I move: "That the Bill be now read a Second Time."
The purpose of the Bill is to raise the limit of borrowings by Irish Steel Ltd. which may be guaranteed by the Minister, with the consent of the Minister for Finance, from £75 million to £100 million.
Irish Steel Ltd. is a wholly State owned company with share capital of £30 million held by the Minister for Finance. The total amount of borrowings covered by ministerial guarantee at present is £75 million. The principal activity of the company is the manufacture of steel from ferrous scrap.
The Dáil will be aware that Irish Steel's old plant has been replaced by a modern plant whose production efficiency compares favourably with the best in western Europe. The development project was initially approved by the Coalition Government in February 1977. In the event, the commencement of work on the project was delayed because of the necessity to notify the European Commission of the project, and the importance of ECSC loans, which would be contingent on Commission approval, to the project.
The project was finally approved by the Fianna Fáil administration in June 1979 when they approved the legislation to provide funding for the project. A total amount of almost £125 million has been provided to Irish Steel since the commencement of the project, of which £75 million has been by way of guaranteed borrowings. The company now have 630 employees.
The production of reinforcing bars, merchant bars and sections, which had ceased completely in order to facilitate the installation of the new plant, was recommenced in July 1981.
In addition to the cost of the development project, the company incurred losses from 1974 to 1980 due to the obsolescence of the old plant. Losses were also incurred during the installation of major items of plant when production was suspended for 18 months, and since July 1981, in commissioning products, re-entering old markets and breaking into new export markets. The combination of these factors has resulted in borrowings amounting to £75 million at the end of May 1983.
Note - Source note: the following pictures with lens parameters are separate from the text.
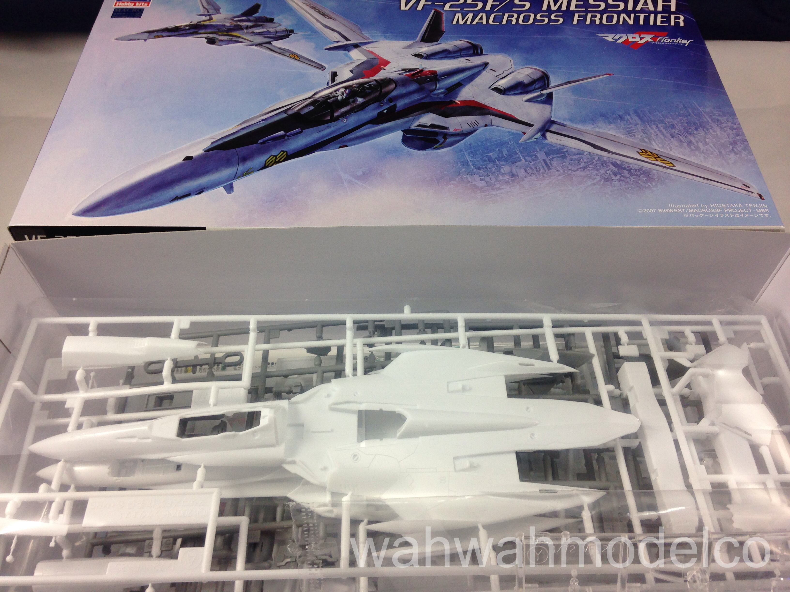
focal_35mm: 33
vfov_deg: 42.9
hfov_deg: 55.4
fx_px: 753
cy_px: 296
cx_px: 395
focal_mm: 4.12
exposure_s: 1/120
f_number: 2.4
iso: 80
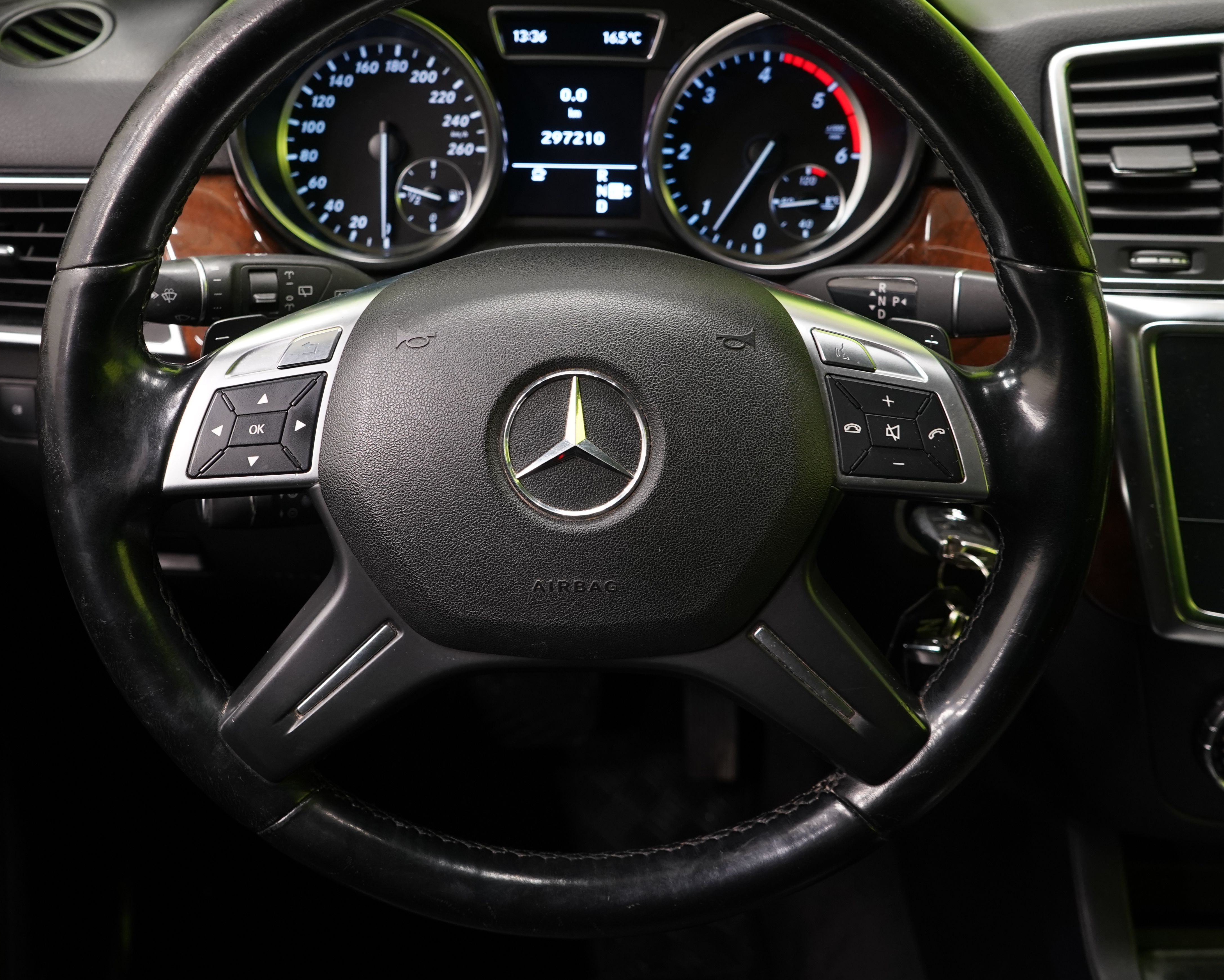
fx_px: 1449
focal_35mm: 40
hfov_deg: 45.8
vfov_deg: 37.3
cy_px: 429
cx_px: 578
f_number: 5.6
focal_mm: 31
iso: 1250
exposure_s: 1/20
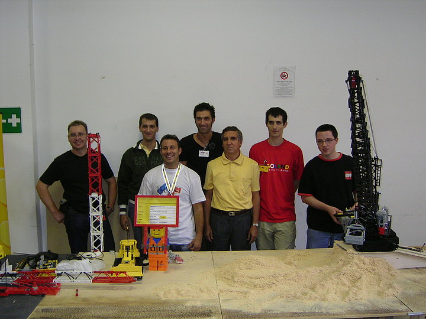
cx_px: 213
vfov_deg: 39.7
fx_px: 443
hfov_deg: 51.4
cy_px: 160
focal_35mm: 36
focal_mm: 5.6
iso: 100
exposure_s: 1/30
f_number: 2.8
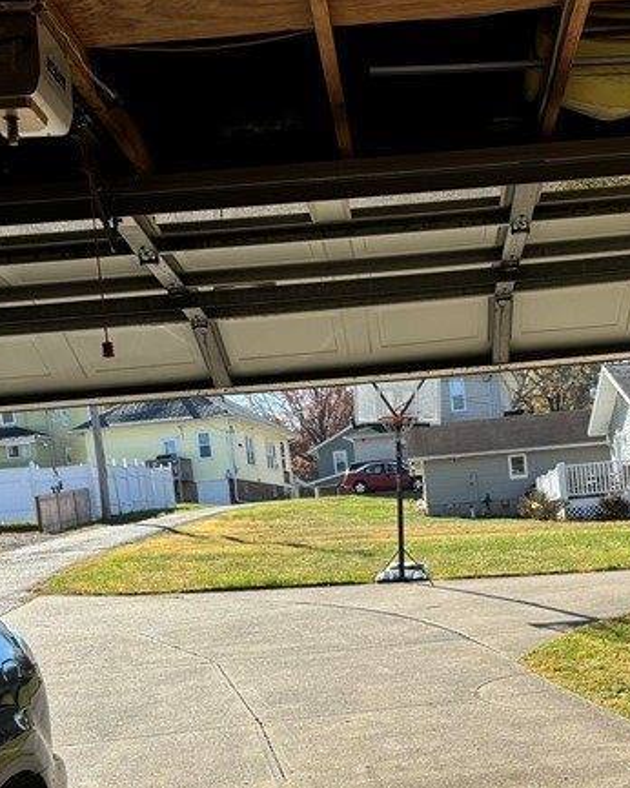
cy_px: 626
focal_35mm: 60
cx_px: 479
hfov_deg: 25.1
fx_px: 1399
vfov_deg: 30.7
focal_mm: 5.96
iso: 50
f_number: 1.6
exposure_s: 1/2062
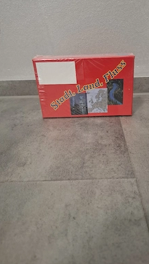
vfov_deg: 71.9
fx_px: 183
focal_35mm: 26
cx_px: 102
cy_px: 128
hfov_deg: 43.6
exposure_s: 1/25
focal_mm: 5.54
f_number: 1.8
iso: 640
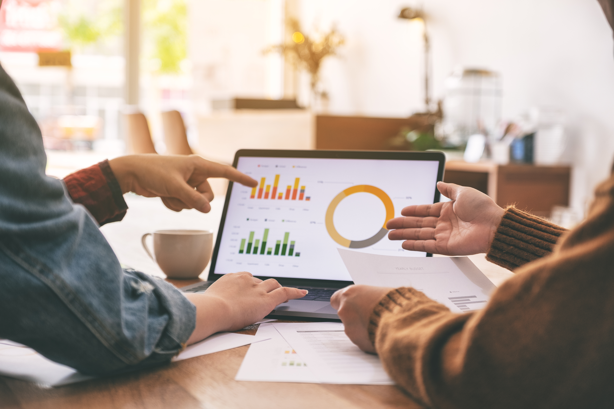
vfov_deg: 20.0
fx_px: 1160
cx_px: 307
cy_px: 204
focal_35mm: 68
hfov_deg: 29.7
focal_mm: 45.5
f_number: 2.8
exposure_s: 1/140
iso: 200
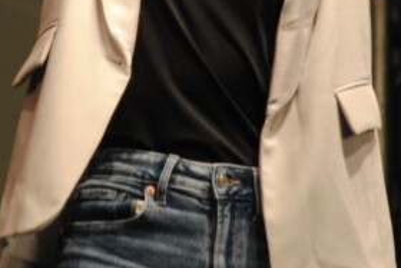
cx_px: 172
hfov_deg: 3.8
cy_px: -191
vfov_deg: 2.5
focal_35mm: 549
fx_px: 6118
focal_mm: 100
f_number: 4.5
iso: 250
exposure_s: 1/125
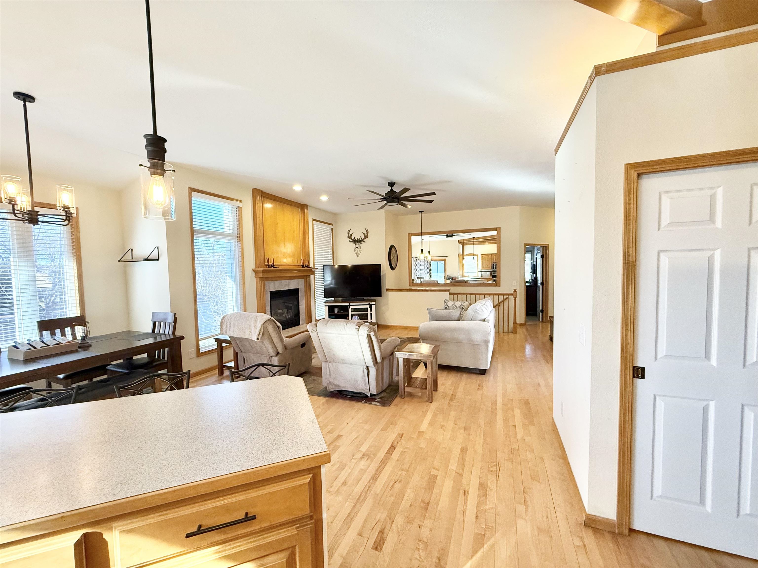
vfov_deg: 85.7
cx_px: 379
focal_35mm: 14
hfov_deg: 102.1
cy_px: 284
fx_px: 307
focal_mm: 2.22
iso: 320
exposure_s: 1/120
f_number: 2.2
A Government grant of £25 million was made available to Irish Steel in 1982 to reduce their cumulative losses. Taking this grant into account, the company's accumulated losses at 30 June 1982, amounted to almost £23 million and their anticipated losses for the year to 30 June 1983 are of the order of £21 million. Further losses are expected to be incurred in each of the years up to 30 June 1985 even if substantial additional funding, to which I will refer, is provided. Earlier this year the Minister for Finance invested a further £5 million in the share capital of Irish Steel. In addition the company have recently negotiated a loan facility for £3 million and are now in the process of negotiating further borrowings amounting to £17 million to cover their requirements until early 1984. Their ability to raise these borrowings is dependent on the enactment of legislation to provide for an increase in the limit to which the Minister may guarantee borrowings by the company.
Increasing the amount of borrowings which may be guaranteed will not solve the company's financial problems. It is clear that the level of borrowings is far too high for the company to bear and corrective measures are obviously needed.
Deputies will recall that in July 1982, the Minister and the European Commission jointly appointed consultants to assess the viability of Irish Steel. The consultants who reported in September 1982, concluded that Irish Steel's production costs were not competitive. However, on the basis of certain assumptions in relation to prices, reduction in production costs and growth in sales and revenue, electricity costs and the provision of State funds of up to a maximum of £89 million, the company could, in the consultants' opinion, be viable and should be allowed to continue in operation. The consultants warned, nevertheless, that if it were decided to keep the plant in operation and to provide the necessary funds, there remained the risk of failure due to the difficulty of adequately breaking into the export markets.
I should like to emphasise that no financial aid, and that includes both equity investment and the guaranteeing of borrowings, may be provided by a member state to a steel undertaking without the prior approval of the European Commission, and aid for the continued operation of a steel undertaking cannot be paid after 31 December 1984. I emphasise that the Government have not taken a decision in relation to aid to Irish Steel in respect of any period after 1983. Their decision, in due course, will be influenced by the viability prospects having regard to the company's performance up to the end of this year.
A notification of the maximum level of aid which the Government might contemplate was sent to the Commission at the end of September 1982, the latest time for receipt by the Commission of such notifications. That included the period right up to the end of 1984. The maximum aid envisaged in the notification — and this was just a permission we were seeking, not necessarily a decision we were taking — was the guaranteeing of further borrowings of £25 million to be replaced by share capital — that is what this Bill is about — and the provision of share capital of up to £89 million. That is not something taking place at this point and, as I have already indicated, the decision will have to be taken before the end of this year, namely, 1983. Whether that £89 million is put in will be dependent on that decision. The Commission is required to give a final decision on all aid notifications by 1 July 1983. The Commission will not approve aid unless the basic viability of companies is established. Therefore, while the Commission might give us permission we are not necessarily bound to avail of that permission. It is a decision we have to make before the end of this year on the basis of the performance of the company, indeed not just the performance of the company but also our view as to the future of the steel market and so on. Then the point I made was that the cost ot the State of closing Irish Steel could be of the order of between £80 million and £100 million.